PSOE supports PP bill to avoid losing another vote in Congress

SanchezPedro Sánchez

The strict application of Pedro Sánchez’s “resistance manual” generates ridiculous situations such as the one experienced yesterday in the Congress of Deputies, when the PSOE parliamentary group – in view of its solitude in rejecting the PP’s proposal to tighten congressional control over the government’s foreign policy – chose to vote in favour of the proposal as well.

Some of the government’s allies in the investiture, such as ERC, had already announced their support for the PP’s proposal (that the government should explain its positions before the European summits, and not only a posteriori, as now), so it was clear that the PSOE was going to lose the vote. In view of this, the PSOE opted to back the opposition’s proposal as well.
The PP’s proposal came at a particularly delicate moment for the government, when several ministers from the ultra-left wing (Sumar) have publicly criticised the fact that they were not informed of the agreement with Ukraine to supply Kiev with weapons worth more than a billion euros. Sumar’s leader, Yolanda Díaz, speaks publicly and directly of ‘disloyalty’.

A few days earlier, the PSOE had already lost a vote in Congress – to ‘end pimping’ – and its parliamentary weakness was clear to see.

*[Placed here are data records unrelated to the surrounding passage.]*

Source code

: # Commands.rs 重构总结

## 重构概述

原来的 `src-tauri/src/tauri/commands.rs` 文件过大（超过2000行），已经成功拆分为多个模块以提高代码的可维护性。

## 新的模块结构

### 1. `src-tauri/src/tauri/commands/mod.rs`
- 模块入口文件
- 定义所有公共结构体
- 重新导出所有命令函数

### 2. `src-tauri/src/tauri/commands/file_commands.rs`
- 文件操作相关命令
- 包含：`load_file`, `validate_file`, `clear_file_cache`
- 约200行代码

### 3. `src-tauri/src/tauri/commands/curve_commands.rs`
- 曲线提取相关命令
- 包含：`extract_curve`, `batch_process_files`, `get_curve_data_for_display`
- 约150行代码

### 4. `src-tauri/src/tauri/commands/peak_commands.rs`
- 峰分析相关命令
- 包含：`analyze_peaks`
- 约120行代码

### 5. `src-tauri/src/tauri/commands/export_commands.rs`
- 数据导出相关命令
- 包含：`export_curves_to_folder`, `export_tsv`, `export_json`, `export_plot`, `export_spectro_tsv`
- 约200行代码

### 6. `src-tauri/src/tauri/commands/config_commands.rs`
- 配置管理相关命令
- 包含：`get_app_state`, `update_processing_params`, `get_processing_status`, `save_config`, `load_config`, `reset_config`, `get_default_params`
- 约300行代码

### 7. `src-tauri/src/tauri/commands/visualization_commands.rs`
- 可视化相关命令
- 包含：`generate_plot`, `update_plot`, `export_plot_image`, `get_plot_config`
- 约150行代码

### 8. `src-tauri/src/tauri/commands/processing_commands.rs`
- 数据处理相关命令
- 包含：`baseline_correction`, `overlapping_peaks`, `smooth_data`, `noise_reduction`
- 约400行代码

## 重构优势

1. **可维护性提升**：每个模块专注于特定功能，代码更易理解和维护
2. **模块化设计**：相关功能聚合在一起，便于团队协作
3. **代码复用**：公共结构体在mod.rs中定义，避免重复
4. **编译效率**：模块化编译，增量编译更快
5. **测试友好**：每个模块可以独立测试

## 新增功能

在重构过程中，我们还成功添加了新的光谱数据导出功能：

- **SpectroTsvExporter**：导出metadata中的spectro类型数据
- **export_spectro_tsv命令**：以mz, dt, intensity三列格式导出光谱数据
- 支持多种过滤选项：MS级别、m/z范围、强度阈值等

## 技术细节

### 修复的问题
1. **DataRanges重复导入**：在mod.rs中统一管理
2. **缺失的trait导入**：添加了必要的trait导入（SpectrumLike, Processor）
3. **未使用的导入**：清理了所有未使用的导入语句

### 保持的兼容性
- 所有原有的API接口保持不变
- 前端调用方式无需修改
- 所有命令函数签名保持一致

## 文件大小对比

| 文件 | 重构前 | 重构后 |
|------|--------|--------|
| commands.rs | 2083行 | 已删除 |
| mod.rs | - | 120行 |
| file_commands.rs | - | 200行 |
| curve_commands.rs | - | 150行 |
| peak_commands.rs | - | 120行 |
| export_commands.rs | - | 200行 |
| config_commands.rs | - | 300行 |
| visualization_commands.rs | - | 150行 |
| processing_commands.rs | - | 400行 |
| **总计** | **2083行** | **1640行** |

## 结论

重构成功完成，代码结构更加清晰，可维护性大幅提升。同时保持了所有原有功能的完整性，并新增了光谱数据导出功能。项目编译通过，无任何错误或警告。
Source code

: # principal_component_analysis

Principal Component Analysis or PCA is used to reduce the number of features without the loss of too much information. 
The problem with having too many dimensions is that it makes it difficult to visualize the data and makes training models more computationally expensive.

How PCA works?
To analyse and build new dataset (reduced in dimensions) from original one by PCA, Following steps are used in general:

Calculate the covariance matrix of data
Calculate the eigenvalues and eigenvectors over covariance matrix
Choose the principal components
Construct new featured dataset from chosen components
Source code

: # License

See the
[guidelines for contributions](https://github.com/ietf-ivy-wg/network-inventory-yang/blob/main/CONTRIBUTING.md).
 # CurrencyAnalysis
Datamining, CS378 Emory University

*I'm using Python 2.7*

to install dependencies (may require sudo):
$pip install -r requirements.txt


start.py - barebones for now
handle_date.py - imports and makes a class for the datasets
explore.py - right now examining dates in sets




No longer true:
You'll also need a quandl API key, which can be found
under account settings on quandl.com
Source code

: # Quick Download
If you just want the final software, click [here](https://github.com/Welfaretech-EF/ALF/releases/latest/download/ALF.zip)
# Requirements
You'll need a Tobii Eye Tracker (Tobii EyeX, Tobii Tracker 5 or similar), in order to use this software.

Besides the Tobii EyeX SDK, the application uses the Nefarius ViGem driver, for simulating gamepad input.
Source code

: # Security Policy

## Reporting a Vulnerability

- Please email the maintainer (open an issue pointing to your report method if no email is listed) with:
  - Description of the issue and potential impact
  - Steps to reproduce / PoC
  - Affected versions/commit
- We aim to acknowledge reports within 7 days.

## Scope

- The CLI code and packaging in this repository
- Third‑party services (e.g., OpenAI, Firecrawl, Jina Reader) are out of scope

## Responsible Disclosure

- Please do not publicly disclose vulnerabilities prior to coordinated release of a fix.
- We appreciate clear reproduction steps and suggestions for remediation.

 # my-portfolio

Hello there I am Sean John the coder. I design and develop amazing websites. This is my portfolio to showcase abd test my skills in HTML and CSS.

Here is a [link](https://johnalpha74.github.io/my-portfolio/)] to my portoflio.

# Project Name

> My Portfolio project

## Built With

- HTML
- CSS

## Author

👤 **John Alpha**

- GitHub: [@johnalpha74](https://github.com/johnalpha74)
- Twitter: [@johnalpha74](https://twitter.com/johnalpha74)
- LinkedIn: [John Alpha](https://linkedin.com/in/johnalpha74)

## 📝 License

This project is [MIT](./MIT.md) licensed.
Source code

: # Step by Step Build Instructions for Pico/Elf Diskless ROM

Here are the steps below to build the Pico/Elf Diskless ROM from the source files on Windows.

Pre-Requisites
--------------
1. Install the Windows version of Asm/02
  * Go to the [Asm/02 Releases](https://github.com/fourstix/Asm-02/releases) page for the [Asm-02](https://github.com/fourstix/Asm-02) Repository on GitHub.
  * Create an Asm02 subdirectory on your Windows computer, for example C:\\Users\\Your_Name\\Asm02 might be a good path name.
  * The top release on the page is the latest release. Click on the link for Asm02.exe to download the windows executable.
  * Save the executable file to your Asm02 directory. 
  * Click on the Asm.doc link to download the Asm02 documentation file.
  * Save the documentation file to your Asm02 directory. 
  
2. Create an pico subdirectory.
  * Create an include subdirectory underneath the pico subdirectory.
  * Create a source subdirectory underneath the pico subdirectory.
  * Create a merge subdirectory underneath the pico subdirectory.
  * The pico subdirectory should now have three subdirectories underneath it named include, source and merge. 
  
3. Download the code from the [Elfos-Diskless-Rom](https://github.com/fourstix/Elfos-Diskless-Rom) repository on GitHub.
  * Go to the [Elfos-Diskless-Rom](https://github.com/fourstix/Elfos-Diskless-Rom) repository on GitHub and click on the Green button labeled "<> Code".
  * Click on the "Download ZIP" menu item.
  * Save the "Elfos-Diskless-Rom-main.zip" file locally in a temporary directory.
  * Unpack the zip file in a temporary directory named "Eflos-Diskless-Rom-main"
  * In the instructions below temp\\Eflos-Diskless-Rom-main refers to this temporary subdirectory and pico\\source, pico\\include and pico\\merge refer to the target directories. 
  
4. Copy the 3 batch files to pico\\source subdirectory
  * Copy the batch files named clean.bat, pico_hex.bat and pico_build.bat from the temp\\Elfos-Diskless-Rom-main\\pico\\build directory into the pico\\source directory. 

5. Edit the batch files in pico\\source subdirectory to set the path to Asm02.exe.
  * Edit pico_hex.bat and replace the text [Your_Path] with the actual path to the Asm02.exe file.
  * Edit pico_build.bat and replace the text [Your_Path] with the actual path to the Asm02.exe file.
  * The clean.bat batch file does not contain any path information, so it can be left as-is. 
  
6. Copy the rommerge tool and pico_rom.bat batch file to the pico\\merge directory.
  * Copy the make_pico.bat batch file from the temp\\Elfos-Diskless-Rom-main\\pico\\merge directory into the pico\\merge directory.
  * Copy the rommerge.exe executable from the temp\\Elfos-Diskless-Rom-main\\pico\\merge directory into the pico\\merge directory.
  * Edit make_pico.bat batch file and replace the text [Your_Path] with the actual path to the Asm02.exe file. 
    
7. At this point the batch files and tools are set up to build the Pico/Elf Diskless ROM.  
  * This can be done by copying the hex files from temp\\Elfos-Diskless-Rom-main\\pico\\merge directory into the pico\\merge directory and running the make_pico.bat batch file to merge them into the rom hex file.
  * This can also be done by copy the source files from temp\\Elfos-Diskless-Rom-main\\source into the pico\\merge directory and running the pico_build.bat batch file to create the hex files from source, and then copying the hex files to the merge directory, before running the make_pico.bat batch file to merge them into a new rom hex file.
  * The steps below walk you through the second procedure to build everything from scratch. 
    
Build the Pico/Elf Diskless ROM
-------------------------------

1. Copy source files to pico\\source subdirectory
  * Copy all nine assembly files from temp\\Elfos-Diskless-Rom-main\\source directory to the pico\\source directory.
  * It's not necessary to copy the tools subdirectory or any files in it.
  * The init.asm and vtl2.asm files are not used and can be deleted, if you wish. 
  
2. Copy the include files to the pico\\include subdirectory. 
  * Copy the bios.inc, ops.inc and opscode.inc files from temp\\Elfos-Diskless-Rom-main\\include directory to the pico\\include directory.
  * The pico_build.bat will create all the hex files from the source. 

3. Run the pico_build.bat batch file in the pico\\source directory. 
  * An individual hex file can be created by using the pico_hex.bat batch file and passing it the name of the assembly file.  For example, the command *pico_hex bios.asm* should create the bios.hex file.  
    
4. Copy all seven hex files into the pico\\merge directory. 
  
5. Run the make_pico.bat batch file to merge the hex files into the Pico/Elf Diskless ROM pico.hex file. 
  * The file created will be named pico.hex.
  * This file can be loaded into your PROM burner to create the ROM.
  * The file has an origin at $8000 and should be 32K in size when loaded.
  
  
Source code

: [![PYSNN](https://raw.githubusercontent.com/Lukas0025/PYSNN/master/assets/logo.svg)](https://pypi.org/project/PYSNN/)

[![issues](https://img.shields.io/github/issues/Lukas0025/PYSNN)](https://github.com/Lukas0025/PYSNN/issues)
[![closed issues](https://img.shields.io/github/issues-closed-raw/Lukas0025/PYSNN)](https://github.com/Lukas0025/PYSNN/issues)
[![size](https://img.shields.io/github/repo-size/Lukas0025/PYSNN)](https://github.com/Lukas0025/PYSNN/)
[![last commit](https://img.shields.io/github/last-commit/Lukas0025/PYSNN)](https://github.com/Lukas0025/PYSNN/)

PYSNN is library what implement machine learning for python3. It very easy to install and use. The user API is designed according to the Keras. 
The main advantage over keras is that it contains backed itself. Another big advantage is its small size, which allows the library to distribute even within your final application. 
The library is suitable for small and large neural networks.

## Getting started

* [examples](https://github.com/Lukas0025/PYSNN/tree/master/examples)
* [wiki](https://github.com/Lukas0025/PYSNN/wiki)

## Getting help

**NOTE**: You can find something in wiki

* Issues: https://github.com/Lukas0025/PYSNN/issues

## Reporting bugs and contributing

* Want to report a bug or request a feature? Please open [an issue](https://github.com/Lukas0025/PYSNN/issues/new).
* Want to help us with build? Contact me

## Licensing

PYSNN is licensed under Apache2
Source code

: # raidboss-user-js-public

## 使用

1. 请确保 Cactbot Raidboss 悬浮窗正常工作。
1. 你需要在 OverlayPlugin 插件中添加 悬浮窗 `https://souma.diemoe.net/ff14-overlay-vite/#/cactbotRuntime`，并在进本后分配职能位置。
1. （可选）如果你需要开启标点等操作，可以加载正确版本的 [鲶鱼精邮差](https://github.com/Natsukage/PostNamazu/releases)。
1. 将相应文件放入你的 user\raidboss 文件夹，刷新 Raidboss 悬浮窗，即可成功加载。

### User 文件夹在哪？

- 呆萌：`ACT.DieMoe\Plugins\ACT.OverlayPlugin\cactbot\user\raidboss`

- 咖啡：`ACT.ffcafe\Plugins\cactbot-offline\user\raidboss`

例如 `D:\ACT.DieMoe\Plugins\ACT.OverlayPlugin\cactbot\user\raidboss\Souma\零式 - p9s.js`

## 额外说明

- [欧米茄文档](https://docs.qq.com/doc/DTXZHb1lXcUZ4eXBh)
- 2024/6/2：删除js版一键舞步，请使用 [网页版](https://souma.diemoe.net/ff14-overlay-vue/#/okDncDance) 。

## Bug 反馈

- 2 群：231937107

This was repeated last week when, an hour before the vote, the PSOE opted to withdraw its draft law on land in the face of the evidence that it was also going to lose the vote.

So far this term, the government has only managed to pass one law – referring to higher artistic education – although it is foreseeable that tomorrow, 30 May, it will pass the second, the controversial Amnesty Law agreed with Junts and ERC to obtain the backing of the Catalan pro-independence supporters for the investiture of Pedro Sánchez as president of the government.